_Requirement_
For each line in the data that includes "postgres", make a copy.

_Exercise data_
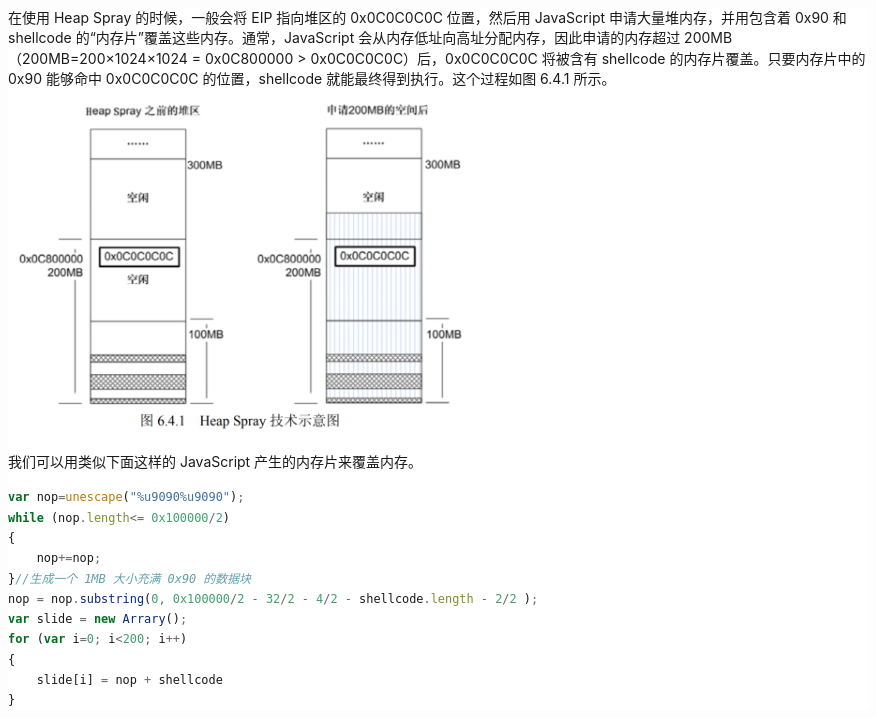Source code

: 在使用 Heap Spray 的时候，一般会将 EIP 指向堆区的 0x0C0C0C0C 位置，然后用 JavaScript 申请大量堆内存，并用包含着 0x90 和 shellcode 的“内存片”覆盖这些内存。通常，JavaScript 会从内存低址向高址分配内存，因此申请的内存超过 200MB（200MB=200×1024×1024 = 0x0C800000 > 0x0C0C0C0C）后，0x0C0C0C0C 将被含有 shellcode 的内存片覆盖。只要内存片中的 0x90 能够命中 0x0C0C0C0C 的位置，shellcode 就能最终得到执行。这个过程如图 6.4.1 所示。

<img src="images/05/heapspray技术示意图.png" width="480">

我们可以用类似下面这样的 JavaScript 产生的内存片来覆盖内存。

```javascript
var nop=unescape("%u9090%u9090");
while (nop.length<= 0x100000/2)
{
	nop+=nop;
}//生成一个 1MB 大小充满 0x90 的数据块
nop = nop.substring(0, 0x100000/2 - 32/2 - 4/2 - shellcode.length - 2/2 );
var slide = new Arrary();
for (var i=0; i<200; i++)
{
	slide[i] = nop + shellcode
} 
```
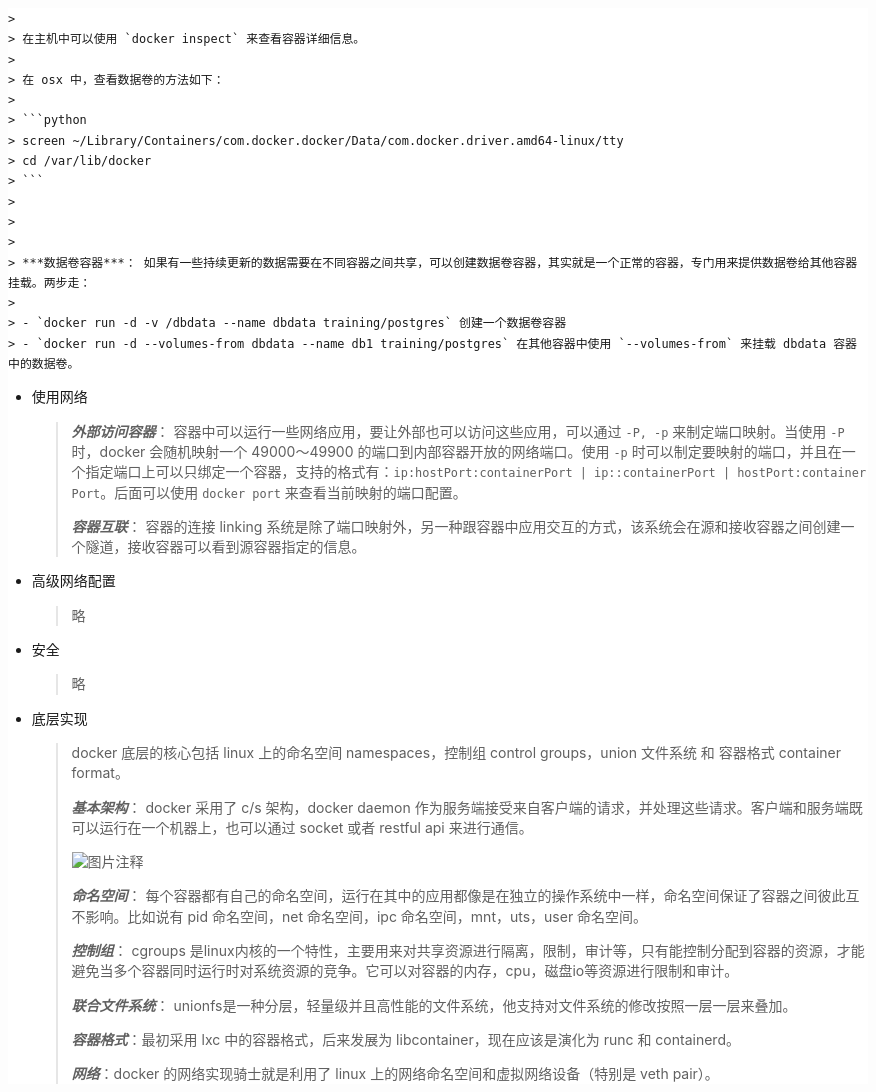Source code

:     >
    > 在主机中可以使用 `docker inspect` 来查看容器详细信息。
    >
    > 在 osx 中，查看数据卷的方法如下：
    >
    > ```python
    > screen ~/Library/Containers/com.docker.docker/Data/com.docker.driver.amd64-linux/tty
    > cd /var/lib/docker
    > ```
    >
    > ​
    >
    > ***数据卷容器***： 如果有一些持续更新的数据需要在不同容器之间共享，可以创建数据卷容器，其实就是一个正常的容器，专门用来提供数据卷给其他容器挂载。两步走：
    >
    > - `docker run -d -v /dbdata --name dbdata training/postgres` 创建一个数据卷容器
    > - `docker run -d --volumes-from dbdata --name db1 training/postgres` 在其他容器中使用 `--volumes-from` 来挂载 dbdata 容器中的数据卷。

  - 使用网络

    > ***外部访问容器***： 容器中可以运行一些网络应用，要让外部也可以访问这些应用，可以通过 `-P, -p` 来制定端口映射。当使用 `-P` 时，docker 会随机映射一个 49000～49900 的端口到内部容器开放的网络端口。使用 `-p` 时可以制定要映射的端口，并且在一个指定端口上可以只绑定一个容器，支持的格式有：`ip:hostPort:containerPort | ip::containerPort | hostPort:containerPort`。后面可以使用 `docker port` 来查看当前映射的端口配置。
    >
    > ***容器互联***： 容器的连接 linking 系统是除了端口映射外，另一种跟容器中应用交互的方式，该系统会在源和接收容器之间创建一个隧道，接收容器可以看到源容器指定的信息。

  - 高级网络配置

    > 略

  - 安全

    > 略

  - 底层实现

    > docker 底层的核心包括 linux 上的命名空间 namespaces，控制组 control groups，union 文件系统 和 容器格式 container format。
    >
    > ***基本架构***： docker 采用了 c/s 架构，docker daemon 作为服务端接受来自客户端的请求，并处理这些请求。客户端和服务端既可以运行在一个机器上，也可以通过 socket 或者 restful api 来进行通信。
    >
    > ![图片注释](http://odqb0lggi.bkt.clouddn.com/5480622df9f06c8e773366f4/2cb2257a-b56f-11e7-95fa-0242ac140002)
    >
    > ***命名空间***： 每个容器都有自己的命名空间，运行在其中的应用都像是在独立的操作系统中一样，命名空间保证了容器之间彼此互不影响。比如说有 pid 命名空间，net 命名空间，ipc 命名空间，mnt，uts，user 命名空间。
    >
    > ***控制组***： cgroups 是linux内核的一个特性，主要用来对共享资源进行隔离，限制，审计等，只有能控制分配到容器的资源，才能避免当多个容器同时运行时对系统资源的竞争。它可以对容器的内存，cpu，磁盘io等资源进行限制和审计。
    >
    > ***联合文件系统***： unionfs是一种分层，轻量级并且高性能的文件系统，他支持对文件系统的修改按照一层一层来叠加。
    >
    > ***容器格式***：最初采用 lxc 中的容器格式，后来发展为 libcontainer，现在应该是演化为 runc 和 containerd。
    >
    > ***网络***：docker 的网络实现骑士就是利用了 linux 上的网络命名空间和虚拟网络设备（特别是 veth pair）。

_Exercise solution_
    > - `docker run -d -v /dbdata --name dbdata training/postgres` 创建一个数据卷容器
    > - `docker run -d --volumes-from dbdata --name db1 training/postgres` 在其他容器中使用 `--volumes-from` 来挂载 dbdata 容器中的数据卷。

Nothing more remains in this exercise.